§ **Task directions**: Could you copy each line of the entries that contains "Increase"?
########################################
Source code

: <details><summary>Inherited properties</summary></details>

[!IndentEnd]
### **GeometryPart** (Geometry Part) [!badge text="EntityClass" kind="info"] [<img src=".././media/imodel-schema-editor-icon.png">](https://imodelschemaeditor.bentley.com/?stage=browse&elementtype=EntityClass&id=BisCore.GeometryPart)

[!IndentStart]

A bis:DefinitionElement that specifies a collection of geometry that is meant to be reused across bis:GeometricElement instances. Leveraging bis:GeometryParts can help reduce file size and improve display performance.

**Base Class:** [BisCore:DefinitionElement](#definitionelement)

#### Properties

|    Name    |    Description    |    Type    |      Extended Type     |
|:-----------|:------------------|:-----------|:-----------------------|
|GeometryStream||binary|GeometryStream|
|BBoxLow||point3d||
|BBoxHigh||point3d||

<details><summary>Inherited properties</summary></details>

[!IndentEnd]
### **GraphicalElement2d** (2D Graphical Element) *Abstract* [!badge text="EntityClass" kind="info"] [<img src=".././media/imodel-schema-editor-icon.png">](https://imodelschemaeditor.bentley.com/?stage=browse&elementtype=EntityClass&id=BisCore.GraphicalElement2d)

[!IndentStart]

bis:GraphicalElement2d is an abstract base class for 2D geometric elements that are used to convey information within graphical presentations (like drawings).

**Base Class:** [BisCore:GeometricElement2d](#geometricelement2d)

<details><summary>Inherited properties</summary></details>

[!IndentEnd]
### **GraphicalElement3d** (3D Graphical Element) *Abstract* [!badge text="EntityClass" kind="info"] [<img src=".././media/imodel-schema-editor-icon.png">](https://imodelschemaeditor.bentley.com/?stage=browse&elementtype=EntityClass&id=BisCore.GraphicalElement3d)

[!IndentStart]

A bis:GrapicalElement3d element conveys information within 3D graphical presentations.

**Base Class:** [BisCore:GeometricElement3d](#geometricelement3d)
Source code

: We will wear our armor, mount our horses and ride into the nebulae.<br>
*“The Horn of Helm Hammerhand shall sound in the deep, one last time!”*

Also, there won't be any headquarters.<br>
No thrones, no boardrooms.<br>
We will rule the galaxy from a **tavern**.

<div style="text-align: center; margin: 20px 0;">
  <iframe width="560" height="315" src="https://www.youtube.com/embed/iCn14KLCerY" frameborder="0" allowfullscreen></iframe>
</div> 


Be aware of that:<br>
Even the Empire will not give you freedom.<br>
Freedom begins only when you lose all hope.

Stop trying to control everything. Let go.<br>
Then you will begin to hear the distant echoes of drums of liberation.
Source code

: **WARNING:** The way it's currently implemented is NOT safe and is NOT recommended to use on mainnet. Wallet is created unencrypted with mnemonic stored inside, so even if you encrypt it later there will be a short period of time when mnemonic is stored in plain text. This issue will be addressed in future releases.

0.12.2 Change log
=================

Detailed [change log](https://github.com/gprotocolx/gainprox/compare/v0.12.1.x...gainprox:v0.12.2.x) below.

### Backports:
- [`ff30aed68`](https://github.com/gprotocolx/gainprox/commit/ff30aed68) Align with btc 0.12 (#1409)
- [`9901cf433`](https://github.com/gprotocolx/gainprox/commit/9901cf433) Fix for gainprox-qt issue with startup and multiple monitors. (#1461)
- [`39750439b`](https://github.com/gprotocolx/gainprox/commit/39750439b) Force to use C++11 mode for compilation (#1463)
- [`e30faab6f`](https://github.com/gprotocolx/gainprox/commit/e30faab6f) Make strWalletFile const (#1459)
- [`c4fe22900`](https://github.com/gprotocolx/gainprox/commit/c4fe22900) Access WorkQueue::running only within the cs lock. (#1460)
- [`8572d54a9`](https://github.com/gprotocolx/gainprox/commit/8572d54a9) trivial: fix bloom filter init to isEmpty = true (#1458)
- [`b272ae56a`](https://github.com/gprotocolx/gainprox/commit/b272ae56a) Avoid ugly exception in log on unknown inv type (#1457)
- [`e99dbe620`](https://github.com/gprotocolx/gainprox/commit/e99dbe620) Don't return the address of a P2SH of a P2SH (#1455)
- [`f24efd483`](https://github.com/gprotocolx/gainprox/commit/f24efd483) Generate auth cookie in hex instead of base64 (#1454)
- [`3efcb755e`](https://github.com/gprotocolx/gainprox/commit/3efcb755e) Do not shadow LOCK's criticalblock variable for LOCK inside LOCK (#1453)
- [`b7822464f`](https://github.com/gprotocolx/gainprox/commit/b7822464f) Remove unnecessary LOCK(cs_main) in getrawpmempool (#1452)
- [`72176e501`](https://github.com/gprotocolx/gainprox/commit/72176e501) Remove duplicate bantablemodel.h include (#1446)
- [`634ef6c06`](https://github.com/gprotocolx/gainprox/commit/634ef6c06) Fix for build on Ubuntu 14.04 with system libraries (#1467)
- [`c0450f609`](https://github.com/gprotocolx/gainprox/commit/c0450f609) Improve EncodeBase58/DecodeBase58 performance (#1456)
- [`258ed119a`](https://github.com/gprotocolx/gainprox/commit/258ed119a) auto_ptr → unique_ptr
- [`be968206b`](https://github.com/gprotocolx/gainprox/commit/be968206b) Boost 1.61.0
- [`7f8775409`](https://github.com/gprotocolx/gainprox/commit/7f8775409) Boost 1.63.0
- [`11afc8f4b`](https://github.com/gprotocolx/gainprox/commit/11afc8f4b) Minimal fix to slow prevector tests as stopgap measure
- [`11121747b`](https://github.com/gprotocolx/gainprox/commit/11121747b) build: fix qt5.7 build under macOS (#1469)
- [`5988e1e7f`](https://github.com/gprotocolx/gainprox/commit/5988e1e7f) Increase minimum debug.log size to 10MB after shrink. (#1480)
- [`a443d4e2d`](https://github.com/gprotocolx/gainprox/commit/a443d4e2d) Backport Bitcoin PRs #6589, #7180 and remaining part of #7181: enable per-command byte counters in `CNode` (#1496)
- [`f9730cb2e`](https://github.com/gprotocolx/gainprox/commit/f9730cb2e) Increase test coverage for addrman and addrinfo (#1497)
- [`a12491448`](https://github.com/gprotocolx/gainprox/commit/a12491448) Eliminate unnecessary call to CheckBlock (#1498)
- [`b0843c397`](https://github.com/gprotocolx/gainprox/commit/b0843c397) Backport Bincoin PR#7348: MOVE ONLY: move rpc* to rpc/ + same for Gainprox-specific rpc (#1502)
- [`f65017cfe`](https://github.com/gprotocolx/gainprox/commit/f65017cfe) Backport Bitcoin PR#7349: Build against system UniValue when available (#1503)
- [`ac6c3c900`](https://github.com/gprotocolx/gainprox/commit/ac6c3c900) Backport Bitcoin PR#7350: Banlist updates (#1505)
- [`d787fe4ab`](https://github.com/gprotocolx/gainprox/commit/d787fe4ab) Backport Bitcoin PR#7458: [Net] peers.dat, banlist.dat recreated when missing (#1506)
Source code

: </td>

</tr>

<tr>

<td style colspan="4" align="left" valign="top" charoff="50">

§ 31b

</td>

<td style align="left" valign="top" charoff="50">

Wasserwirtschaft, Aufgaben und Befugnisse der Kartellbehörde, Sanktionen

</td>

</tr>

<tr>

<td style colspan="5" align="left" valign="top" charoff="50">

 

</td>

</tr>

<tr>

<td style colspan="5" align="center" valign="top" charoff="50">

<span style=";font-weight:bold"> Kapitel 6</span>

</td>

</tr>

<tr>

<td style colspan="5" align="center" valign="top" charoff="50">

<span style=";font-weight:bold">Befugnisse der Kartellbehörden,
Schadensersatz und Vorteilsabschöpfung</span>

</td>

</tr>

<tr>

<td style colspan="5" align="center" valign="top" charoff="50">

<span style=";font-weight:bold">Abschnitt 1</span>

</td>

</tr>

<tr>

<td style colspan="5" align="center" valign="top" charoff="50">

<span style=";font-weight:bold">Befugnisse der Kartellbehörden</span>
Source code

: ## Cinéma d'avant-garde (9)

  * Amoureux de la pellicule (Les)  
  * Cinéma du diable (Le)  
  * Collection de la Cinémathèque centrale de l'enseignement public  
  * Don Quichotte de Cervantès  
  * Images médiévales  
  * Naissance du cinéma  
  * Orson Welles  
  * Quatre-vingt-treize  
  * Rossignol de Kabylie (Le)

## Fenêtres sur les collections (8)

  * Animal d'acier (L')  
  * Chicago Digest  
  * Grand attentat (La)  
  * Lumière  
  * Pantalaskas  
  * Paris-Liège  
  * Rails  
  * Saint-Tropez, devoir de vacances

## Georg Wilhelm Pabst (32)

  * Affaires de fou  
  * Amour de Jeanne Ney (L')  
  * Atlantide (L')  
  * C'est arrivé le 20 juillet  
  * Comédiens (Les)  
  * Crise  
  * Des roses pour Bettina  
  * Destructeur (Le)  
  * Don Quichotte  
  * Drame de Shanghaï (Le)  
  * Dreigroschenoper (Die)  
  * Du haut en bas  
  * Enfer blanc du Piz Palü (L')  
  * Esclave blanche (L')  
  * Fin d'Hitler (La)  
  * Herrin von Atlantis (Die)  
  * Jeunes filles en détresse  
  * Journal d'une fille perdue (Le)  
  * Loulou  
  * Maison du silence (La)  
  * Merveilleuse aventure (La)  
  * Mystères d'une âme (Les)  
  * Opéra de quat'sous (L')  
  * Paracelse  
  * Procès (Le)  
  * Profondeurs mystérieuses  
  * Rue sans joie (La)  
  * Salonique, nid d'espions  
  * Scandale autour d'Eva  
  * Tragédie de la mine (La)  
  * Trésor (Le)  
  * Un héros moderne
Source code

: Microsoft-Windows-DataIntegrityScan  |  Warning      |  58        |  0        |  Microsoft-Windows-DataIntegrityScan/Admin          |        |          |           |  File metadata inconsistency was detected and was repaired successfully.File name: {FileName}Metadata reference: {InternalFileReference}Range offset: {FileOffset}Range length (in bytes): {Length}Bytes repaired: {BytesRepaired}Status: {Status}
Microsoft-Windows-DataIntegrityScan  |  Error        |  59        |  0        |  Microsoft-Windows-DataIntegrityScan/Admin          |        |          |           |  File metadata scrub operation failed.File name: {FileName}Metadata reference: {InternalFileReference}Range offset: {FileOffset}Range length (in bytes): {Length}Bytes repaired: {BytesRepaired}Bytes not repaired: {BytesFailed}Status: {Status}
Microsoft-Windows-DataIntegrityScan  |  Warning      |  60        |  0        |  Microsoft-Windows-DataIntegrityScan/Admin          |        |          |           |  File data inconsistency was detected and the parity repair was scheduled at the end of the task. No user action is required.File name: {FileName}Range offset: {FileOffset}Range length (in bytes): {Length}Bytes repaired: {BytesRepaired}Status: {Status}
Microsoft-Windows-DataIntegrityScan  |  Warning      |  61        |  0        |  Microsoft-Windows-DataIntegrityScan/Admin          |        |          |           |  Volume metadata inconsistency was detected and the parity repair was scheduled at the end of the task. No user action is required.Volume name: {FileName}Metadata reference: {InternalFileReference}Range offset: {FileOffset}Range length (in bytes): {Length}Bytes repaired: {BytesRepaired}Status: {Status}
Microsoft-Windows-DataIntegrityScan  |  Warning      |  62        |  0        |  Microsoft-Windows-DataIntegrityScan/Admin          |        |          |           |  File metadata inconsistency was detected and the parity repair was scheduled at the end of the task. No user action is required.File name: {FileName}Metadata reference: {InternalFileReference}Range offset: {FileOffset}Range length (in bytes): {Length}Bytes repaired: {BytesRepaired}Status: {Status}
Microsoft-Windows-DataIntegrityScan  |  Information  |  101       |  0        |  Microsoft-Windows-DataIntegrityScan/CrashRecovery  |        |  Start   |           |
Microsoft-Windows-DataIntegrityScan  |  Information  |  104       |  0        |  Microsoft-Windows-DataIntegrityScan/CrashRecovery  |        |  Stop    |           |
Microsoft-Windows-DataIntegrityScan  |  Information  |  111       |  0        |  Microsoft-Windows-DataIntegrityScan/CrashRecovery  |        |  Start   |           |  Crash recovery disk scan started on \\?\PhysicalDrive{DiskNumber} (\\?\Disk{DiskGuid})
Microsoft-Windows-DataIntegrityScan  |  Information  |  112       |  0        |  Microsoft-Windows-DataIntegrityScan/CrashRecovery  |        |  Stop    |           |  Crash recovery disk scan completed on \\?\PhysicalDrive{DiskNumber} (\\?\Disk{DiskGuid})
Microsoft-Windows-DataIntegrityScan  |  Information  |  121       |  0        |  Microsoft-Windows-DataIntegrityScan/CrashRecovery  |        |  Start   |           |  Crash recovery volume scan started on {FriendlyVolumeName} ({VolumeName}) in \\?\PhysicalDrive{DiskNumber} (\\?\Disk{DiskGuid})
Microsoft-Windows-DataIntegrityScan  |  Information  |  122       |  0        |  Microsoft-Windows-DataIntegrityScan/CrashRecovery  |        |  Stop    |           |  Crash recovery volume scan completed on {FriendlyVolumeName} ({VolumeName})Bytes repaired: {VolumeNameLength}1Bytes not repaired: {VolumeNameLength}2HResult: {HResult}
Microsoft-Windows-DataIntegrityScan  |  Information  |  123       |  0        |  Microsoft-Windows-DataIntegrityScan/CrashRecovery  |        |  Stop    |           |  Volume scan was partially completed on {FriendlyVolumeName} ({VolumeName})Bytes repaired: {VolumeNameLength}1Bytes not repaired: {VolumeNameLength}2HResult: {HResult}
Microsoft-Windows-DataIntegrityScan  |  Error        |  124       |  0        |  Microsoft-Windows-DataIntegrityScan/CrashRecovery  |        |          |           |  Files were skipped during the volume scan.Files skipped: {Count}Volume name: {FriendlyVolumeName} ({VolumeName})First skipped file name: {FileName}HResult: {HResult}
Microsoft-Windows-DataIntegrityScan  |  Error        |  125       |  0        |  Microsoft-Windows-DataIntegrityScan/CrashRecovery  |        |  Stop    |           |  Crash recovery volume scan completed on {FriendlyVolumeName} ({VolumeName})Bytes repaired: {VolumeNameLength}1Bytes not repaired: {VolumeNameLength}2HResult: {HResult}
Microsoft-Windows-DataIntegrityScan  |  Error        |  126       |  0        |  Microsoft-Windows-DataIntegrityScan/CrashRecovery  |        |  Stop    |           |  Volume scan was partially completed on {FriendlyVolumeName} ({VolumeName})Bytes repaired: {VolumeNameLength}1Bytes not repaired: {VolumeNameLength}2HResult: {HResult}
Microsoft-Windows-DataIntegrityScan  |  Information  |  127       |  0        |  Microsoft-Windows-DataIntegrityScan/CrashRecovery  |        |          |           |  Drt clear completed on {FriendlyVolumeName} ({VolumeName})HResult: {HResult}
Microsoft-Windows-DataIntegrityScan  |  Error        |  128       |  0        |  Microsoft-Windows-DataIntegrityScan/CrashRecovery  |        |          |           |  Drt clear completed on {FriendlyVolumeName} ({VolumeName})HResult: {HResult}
########################################
§ **Written response**:
- [`5988e1e7f`](https://github.com/gprotocolx/gainprox/commit/5988e1e7f) Increase minimum debug.log size to 10MB after shrink. (#1480)
- [`f9730cb2e`](https://github.com/gprotocolx/gainprox/commit/f9730cb2e) Increase test coverage for addrman and addrinfo (#1497)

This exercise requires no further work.